Issues on reproducing the result on VQA-RAD
Kelvinz-89757 opened this issue · 2 comments
Thanks for the excellent work!
The issue is that when I used the checkpoint LLaVA-Med++ (VQA-RAD) to do inference on the VQA-RAD dataset, I followed the code provided as follow:
cd MedTrinity-25M
bash ./scripts/med/llava3_med_eval_batch_vqa_rad.sh
I get the result like this:
Metric Performance (%)
--------------------- -----------------
Exact Match Score 36.3222
F1 Score 33.741
Precision 36.3222
Recall 32.7501
BLEU Score 0.088399
BLEU Score (Weight 1) 30.4938
BLEU Score (Weight 2) 6.31218
BLEU Score (Weight 3) 5.47034
yes/no accuracy 72.0588
Closed F1 Score 72.0588
Closed Precision 71.875
Closed Recall 72.4265
In the paper you have:
For the result in the paper, I would like to know if ‘open’ and ‘closed’ correspond to their respective accuracies?

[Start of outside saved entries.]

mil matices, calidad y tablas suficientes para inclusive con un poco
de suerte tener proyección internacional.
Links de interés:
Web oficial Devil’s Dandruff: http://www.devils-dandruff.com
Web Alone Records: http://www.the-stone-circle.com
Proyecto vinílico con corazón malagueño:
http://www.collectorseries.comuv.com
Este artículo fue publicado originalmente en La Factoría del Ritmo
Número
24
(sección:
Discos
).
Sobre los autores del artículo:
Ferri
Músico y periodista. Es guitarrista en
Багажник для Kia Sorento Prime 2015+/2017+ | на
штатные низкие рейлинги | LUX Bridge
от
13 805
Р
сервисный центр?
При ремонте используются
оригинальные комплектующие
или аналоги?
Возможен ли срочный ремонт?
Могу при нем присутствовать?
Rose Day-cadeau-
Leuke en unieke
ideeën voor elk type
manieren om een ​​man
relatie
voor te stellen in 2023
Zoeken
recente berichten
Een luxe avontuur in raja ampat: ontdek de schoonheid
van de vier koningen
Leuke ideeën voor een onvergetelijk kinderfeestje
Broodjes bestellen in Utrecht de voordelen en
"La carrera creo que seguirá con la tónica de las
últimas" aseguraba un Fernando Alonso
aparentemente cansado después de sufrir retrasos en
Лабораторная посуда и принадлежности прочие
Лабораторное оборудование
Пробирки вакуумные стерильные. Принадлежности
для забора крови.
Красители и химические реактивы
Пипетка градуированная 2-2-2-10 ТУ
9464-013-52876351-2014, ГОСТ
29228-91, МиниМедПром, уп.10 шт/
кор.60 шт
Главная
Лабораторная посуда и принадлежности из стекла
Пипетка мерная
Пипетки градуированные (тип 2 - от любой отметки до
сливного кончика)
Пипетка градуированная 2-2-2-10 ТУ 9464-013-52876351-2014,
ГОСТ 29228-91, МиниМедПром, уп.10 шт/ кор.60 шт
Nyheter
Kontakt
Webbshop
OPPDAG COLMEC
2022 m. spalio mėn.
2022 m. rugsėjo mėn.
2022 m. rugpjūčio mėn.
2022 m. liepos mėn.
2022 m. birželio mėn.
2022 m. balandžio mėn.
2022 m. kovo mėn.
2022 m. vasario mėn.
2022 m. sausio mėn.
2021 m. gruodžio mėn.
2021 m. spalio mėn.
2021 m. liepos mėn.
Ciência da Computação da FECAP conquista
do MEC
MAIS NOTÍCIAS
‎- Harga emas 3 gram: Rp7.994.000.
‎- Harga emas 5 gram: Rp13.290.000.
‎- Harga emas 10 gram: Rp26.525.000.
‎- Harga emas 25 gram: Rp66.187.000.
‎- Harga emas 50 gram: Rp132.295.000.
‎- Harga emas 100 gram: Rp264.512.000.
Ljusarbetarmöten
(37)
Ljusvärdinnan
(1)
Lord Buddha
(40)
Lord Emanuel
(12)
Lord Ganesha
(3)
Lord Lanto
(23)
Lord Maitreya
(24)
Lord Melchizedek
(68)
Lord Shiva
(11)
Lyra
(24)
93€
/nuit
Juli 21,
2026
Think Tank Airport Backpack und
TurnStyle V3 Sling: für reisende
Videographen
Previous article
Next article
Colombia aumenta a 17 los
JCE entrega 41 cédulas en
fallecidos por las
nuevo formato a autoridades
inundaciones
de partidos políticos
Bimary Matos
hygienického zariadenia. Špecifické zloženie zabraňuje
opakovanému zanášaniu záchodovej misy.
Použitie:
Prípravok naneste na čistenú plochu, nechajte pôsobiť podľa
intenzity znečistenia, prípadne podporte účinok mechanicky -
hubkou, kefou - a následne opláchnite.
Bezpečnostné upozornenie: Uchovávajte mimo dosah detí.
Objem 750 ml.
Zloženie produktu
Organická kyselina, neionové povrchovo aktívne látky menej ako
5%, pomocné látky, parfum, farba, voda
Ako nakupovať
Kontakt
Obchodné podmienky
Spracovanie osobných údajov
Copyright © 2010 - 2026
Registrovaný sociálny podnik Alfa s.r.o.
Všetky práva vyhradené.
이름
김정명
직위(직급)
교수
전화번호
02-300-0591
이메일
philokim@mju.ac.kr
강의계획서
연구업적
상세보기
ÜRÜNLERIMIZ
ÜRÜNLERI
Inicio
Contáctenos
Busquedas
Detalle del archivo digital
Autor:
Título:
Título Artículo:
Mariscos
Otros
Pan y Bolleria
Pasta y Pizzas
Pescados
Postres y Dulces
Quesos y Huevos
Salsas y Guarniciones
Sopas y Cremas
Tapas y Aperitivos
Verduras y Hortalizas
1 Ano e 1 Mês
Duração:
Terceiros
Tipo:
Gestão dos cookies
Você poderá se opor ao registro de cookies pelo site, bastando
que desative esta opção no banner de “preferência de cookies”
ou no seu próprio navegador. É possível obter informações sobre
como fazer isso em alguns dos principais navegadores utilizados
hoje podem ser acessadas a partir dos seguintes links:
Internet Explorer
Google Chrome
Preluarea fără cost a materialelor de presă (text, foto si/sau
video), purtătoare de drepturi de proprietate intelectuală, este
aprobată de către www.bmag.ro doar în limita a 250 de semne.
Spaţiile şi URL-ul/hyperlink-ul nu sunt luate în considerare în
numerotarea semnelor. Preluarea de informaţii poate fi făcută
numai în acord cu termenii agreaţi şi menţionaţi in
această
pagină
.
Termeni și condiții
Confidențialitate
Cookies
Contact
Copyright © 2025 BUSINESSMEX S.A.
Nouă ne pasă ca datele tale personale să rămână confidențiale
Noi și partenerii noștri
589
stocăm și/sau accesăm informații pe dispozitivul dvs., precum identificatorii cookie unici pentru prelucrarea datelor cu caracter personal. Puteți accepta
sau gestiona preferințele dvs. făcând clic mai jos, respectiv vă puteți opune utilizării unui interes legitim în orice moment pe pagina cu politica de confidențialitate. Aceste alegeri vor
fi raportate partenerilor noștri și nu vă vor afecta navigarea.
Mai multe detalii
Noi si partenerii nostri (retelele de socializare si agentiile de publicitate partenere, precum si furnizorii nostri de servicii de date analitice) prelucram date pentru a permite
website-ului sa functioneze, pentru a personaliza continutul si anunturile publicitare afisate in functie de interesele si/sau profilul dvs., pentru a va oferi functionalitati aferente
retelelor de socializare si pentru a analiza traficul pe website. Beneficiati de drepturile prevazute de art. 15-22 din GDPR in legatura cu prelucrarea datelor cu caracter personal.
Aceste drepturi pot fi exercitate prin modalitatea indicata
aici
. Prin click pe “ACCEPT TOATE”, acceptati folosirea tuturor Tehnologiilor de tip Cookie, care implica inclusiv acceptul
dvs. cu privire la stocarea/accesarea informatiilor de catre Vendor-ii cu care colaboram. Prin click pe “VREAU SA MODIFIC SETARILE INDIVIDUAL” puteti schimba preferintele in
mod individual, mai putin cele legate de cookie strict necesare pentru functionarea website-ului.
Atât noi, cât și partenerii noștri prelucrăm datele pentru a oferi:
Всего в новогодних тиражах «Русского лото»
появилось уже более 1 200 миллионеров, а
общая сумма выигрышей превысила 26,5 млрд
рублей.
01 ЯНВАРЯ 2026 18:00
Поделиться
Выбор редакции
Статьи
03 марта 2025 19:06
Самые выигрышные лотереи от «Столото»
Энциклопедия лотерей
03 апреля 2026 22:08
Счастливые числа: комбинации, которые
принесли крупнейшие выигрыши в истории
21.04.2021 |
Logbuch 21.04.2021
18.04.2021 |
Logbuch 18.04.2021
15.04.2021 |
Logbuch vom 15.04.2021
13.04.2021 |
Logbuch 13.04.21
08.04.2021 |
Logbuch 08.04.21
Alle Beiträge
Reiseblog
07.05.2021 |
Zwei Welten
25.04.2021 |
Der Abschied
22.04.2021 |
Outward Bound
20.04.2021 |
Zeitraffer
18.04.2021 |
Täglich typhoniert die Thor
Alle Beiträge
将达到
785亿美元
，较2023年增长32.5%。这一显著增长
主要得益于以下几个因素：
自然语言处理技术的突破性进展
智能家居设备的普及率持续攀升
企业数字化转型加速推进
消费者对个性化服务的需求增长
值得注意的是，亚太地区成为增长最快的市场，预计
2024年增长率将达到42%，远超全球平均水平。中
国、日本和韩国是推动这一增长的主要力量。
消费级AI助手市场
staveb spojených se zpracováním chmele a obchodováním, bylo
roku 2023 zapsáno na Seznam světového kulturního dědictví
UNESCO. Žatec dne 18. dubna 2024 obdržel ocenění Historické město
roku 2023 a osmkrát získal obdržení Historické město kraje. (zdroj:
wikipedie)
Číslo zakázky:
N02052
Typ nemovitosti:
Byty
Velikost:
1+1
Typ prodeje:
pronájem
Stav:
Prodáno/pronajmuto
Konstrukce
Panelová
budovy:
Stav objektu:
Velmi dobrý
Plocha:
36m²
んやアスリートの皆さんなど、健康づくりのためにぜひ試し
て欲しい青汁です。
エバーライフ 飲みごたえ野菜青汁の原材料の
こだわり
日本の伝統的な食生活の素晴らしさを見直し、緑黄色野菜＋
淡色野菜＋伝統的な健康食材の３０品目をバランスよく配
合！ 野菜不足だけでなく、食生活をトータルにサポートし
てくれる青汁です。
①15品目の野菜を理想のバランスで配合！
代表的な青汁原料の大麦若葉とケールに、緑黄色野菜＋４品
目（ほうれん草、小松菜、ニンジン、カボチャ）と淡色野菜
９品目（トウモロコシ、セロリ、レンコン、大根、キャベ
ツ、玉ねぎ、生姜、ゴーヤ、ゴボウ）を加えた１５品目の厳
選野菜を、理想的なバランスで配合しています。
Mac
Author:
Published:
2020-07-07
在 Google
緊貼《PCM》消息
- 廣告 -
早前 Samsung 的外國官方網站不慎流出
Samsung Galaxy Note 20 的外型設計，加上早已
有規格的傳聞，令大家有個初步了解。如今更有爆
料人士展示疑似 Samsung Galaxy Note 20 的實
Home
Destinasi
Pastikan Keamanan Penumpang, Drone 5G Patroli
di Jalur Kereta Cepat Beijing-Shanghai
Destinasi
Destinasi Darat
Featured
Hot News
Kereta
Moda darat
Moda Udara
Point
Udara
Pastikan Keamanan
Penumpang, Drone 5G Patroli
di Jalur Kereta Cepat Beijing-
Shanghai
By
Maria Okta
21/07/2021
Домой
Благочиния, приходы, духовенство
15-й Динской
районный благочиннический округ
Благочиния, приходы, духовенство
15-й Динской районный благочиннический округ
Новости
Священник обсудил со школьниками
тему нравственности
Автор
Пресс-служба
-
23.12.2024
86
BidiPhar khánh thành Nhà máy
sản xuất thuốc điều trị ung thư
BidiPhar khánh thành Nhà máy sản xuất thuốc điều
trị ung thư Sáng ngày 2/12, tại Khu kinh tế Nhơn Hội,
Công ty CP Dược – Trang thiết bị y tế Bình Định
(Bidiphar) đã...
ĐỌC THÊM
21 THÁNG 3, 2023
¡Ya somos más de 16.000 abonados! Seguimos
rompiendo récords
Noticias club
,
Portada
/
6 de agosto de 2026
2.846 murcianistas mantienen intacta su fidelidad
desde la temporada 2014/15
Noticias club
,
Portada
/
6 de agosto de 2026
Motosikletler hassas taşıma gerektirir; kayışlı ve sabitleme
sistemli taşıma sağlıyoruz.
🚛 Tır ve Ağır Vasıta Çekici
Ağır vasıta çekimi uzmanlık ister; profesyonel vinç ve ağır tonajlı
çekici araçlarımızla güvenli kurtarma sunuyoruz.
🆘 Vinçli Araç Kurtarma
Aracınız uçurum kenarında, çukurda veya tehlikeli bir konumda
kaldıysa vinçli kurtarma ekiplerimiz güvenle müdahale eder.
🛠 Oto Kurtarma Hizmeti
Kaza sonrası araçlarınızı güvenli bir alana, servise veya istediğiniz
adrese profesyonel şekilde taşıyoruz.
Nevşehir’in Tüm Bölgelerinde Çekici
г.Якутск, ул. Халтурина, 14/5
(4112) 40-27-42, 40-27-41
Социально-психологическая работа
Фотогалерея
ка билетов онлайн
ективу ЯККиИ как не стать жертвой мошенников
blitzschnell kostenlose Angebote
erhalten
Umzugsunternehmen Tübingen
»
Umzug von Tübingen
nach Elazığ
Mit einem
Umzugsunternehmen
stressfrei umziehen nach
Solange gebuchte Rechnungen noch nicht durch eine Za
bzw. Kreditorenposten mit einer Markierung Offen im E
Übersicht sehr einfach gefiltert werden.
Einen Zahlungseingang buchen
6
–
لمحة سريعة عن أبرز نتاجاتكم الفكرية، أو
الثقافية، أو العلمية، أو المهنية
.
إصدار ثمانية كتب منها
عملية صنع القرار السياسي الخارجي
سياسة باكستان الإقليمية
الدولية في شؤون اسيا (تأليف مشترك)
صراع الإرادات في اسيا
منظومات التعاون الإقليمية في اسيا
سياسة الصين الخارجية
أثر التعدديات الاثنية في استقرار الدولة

Another thing is that my results above don’t seem to reproduce the expected outcomes. Could you advise where I might have gone wrong? And to which metric above does ‘open’ should correspond?
Looking forward to you reply! Thank you.
Hi Kangyu,
Thank you for your feedback and for testing our model. To clarify, 'Closed' in the paper refers to yes/no accuracy for closed-set questions, while 'Open' refers to recall for open-set questions. This aligns with LLaVA-Med metrics. We will update this in the readme.
I apologize for the discrepancy in results. I'll re-run the inference on the VQA-RAD dataset to investigate and will update you with findings and guidance.
Thanks for the excellent work!
The issue is that when I used the checkpoint LLaVA-Med++ (VQA-RAD) to do inference on the VQA-RAD dataset, I followed the code provided as follow:
cd MedTrinity-25M bash ./scripts/med/llava3_med_eval_batch_vqa_rad.sh
I get the result like this:
Metric Performance (%) --------------------- ----------------- Exact Match Score 36.3222 F1 Score 33.741 Precision 36.3222 Recall 32.7501 BLEU Score 0.088399 BLEU Score (Weight 1) 30.4938 BLEU Score (Weight 2) 6.31218 BLEU Score (Weight 3) 5.47034 yes/no accuracy 72.0588 Closed F1 Score 72.0588 Closed Precision 71.875 Closed Recall 72.4265
In the paper you have: For the result in the paper, I would like to know if ‘open’ and ‘closed’ correspond to their respective accuracies? Another thing is that my results above don’t seem to reproduce the expected outcomes. Could you advise where I might have gone wrong? And to which metric above does ‘open’ should correspond?
Looking forward to you reply! Thank you.
I have solved the problem. The problem comes from the data processing. I used to use data from another source but now I used the data the author provided from
#6 and the result looks fine. Many thanks for the quick feedback!